Don't get me wrong, I love this project and the idea to build it yourself. I just feel like that (huge) part is missing in the article?
https://opencv.org/structure-from-motion-in-opencv/
Not saying that it’s viable here to build a world map since things like furniture can move but some systems, e.g. warehouse robots do use things like lights to triangulate on the assumption that the lights on the tall ceiling are fixed and consistent.
The classic Roombas from a decade or so ago worked without any sort of mapping or camera at all -- they basically did a version of the "run and tumble" algorithm used by many bacteria -- go in one direction until you can't any more then go off in a random new one. It may not be efficient but it does work for covering territory.

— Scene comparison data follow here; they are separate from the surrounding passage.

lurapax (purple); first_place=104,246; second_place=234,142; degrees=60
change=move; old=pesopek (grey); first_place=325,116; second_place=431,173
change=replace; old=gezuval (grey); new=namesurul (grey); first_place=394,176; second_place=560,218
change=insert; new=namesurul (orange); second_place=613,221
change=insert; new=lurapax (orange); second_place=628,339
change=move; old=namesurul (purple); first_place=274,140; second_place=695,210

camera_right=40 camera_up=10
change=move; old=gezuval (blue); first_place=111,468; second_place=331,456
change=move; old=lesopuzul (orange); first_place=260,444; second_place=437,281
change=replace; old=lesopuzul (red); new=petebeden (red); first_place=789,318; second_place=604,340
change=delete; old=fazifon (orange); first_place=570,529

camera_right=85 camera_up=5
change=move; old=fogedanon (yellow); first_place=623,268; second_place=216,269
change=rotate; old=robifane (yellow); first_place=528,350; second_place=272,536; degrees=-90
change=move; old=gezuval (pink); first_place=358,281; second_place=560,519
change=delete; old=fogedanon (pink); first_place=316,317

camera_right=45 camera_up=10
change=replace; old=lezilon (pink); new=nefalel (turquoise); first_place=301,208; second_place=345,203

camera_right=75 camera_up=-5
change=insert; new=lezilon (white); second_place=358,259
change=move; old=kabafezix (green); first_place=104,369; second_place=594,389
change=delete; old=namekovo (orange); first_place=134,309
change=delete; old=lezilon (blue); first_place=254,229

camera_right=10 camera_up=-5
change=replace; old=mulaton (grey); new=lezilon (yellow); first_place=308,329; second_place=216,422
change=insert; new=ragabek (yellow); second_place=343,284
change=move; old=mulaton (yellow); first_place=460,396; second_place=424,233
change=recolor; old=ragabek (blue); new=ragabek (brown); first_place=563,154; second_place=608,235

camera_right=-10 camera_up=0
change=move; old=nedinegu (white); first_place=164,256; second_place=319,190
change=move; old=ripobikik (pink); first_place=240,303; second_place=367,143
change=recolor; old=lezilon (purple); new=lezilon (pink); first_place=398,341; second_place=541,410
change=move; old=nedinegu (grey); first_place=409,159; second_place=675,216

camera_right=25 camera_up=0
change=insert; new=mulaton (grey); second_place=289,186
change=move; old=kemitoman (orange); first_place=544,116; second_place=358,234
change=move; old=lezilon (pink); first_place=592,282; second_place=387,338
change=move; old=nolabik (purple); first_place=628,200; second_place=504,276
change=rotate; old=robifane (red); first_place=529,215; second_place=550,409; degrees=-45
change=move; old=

I think the only reason for mapping is to be able to block off 'no go' areas (no escaping out the front door!) and to be able to go home to the charger.
For the actual cleaning, random works great.
Surely mapping also helps reducing the time it takes to achieve the task?
You are right. The original Roomba was discussed on HN 3 months ago:
https://news.ycombinator.com/item?id=46472930
Apart from just detecting obstacles, we wanted to build a robot which is intelligent enough to take in semantic cues like this is a doorway so I can go through it, or this is a kitchen I can clean it this way and so on
It navigates by Brownian motion.